Semidbm: 0.4.0 Released

Wed 29 May 2013 by James Saryerwinnie

I've just released 0.4.0 of semidbm. This represents a number of really cool features. See the full changelog for more details.

One of the biggest features is python 3 support. I was worried about not introducing a performance regression by supporting python 3. Fortunately, this was not the case.

In fact, performance increased. This was possible for a number of reasons. First, the index file and data file were combined into a single file. This means that a __setitem__ call results in only a single write() call. Also, semidbm now uses a binary format.
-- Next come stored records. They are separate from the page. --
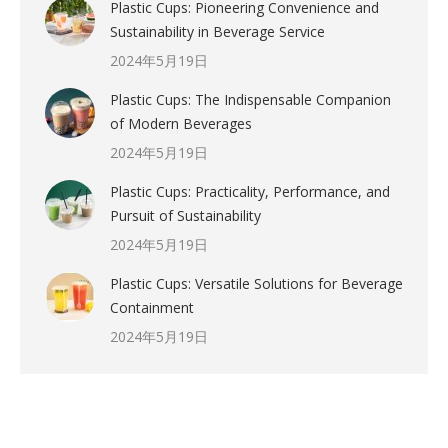
Plastic Cups: Pioneering Convenience and
Sustainability in Beverage Service
2024年5月19日
Plastic Cups: The Indispensable Companion
of Modern Beverages
2024年5月19日
Plastic Cups: Practicality, Performance, and
Pursuit of Sustainability
2024年5月19日
Plastic Cups: Versatile Solutions for Beverage
Containment
2024年5月19日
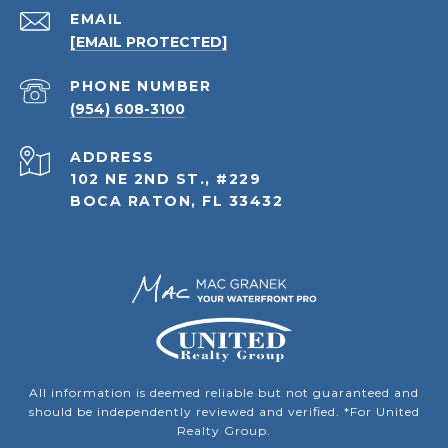
EMAIL
[EMAIL PROTECTED]
PHONE NUMBER
(954) 608-3100
ADDRESS
102 NE 2ND ST., #229
BOCA RATON, FL 33432
All information is deemed reliable but not guaranteed and
should be independently reviewed and verified. *For United
Realty Group.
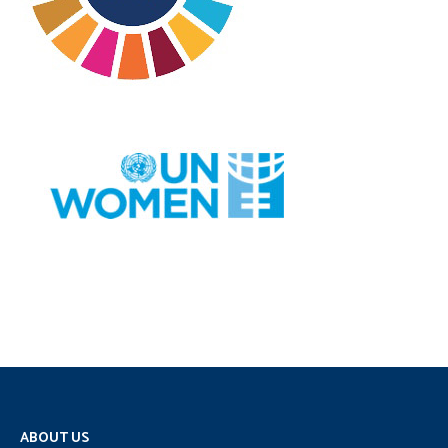
ABOUT US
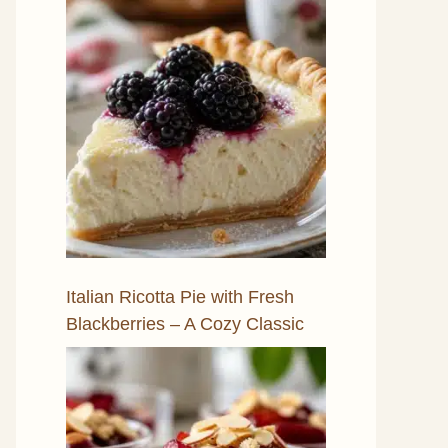
Italian Ricotta Pie with Fresh
Blackberries – A Cozy Classic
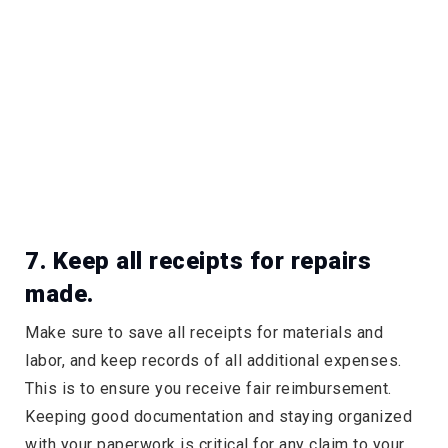
7. Keep all receipts for repairs
made.
Make sure to save all receipts for materials and
labor, and keep records of all additional expenses.
This is to ensure you receive fair reimbursement.
Keeping good documentation and staying organized
with your paperwork is critical for any claim to your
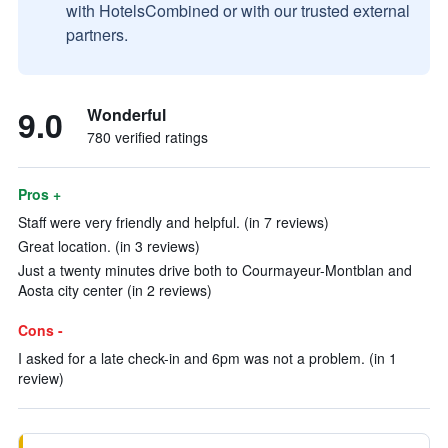
with HotelsCombined or with our trusted external
partners.
9.0
Wonderful
780 verified ratings
Pros +
Staff were very friendly and helpful. (in 7 reviews)
Great location. (in 3 reviews)
Just a twenty minutes drive both to Courmayeur-Montblan and
Aosta city center (in 2 reviews)
Cons -
I asked for a late check-in and 6pm was not a problem. (in 1
review)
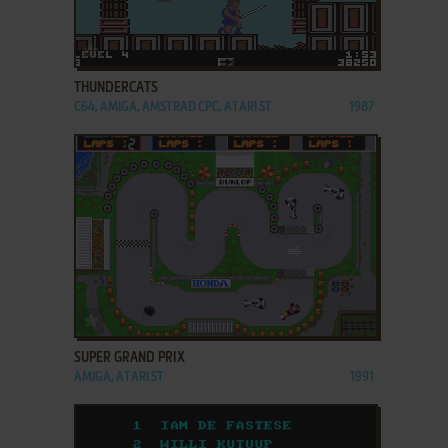
ADD TO FAVORITES
THUNDERCATS
C64, AMIGA, AMSTRAD CPC, ATARI ST
1987
ADD TO FAVORITES
SUPER GRAND PRIX
AMIGA, ATARI ST
1991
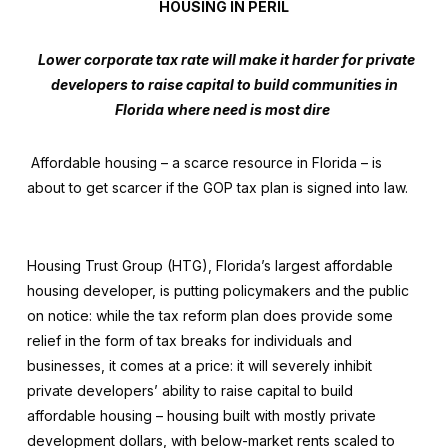
HOUSING IN PERIL
Lower corporate tax rate will make it harder for private
developers to raise capital to build communities in
Florida where need is most dire
Affordable housing – a scarce resource in Florida – is
about to get scarcer if the GOP tax plan is signed into law.
Housing Trust Group
(HTG), Florida’s largest affordable
housing developer, is putting policymakers and the public
on notice: while the tax reform plan does provide some
relief in the form of tax breaks for individuals and
businesses, it comes at a price: it will severely inhibit
private developers’ ability to raise capital to build
affordable housing – housing built with mostly private
development dollars, with below-market rents scaled to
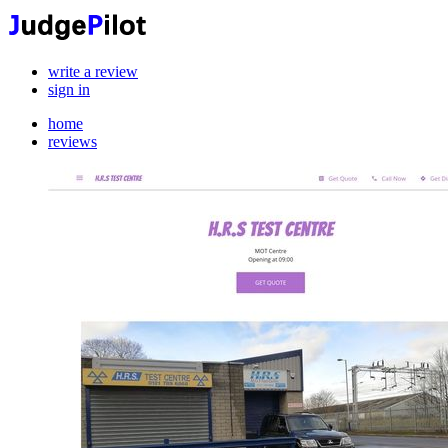
write a review
sign in
home
reviews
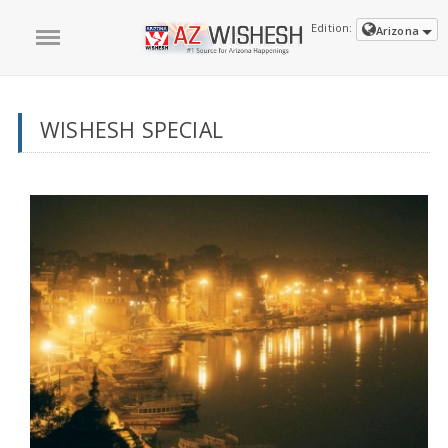
Edition:
Arizona
WISHESH SPECIAL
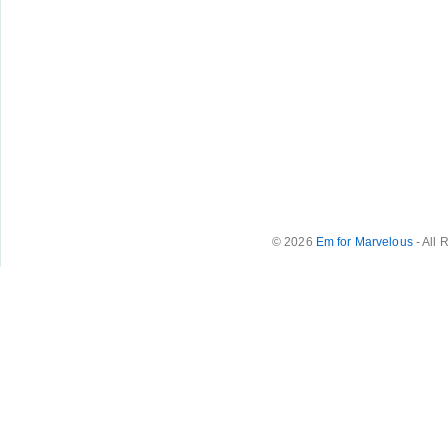
© 2026
Em for Marvelous
- All 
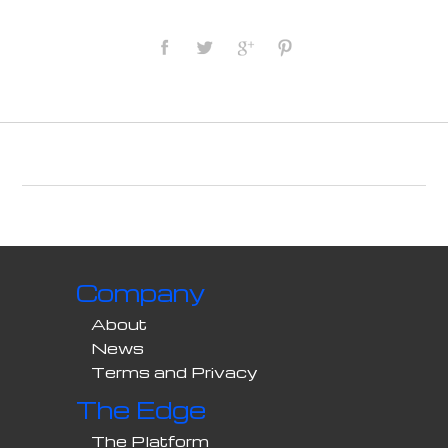
Company
About
News
Terms and Privacy
The Edge
The Platform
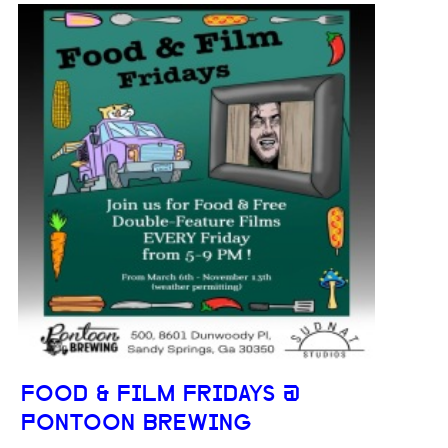
FOOD & FILM FRIDAYS @
PONTOON BREWING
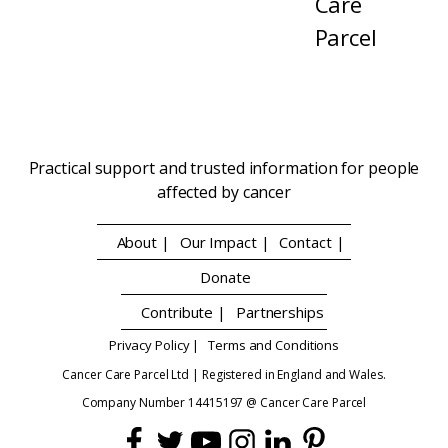
Care
Parcel
Practical support and trusted information for people
affected by cancer
About |
Our Impact |
Contact |
Donate
Contribute |
Partnerships
Privacy Policy |
Terms and Conditions
Cancer Care Parcel Ltd | Registered in England and Wales.
Company Number 14415197 @ Cancer Care Parcel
This results in a more compact form and it's easier to create the sequence of bytes we need to write out to disk. This is also including the fact that semidbm now includes checksum data for each write that occurs.

Try it out for yourself.

What's Next?

I think at this time, semidbm has more than exceeded it's original goal, which was to be a pure python cross platform key value storage that had reasonable performance. So what's next for semidbm? In a nutshell, higher level abstractions (aka the "fun stuff"). Code that builds on the simple key value storage of semidbm.db and provides additional features. And as we get higher level, I think it makes sense to reevaluate the original goals of semidbm and whether or not it makes sense to carry those goals forward:

  • Cross platform. I'm inclined to not support windows for these higher level abstractions.
  • Pure python. I think the big reason for remaining pure python was for ease of installation. Especially on windows, pip installing a package should just work. With C extensions, this becomes much harder on windows. If semidbm isn't going to support windows for these higher level abstractions, then C extensions are fair game.

Some ideas I've been considering:

  • A C version of _Semidbm.
  • A dict like interface that is concurrent (possibly single writer multiple reader).
  • A sorted version of semidbm (supporting things like range queries).
  • Caching reads (need an efficient LRU cache).
  • Automatic background compaction of data file.
  • Batched writes
  • Transactions
  • Compression (I played around with this earlier. Zlib turned out to be too slow for the smaller sized values (~100 bytes) but it might be worth being able to configure this on a per db basis.